Conversely, the gameplay is harsh and expert. Navigating even the game’s first world requires an impressive degree of control over your ship—the enemies swarm in huge numbers, often coming from offscreen just in front of your own ship. Defeating your foes often causes coins to drop—collecting enough coins allows the player to buy upgrades if a “shop” balloon happens to appear.

These upgrades, however, require just as deft a hand. The upgraded weapons all have very limited ammo, requiring the player to be careful when utilizing them, and the upgraded ship parts (including improved engines and superior wings) make the ship faster and more agile while simultaneously making the ship more unwieldy and difficult to control. These elements, when combined with the number of enemies on screen (almost always appearing in groups of five or six, often with many groups on screen together) coalesce to make an extremely stressful gauntlet.

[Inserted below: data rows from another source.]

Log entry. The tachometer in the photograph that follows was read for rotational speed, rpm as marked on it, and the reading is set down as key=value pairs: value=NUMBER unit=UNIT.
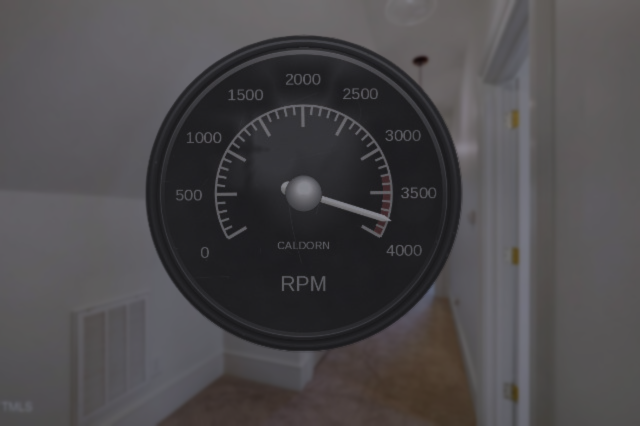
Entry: value=3800 unit=rpm
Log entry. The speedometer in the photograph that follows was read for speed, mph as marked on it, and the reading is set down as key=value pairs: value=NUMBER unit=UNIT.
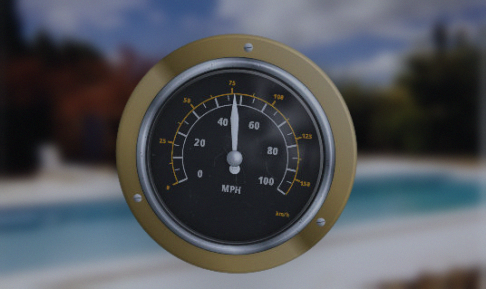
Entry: value=47.5 unit=mph
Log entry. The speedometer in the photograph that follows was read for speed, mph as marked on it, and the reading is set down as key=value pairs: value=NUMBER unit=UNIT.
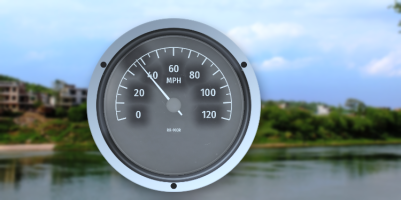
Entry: value=37.5 unit=mph
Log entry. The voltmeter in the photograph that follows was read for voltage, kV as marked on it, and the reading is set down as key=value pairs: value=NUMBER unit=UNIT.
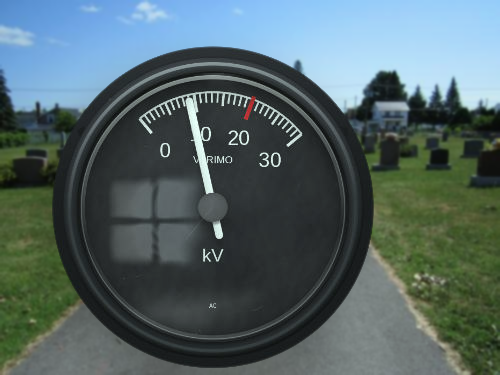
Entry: value=9 unit=kV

These features combine to make a very compelling play experience. The game is certainly not perfect. Often, I found myself very irate when enemies appeared from offscreen to take one of my few remaining lives, especially considering that losing a ship would also mean losing all the earned upgrades thus far, which became more expensive as the game continued.

But the loop had no interest in stopping. The speed of the upgraded ship, the mental challenge of evading the sea of foes and plotting against the enemies ahead ensured a complicated relationship with my pilot, Opa-Opa. Maybe it can be rough to play these old games, but even then, you’ll always be able to pull me back to the dance floor so long as I could hear that beep-boop music.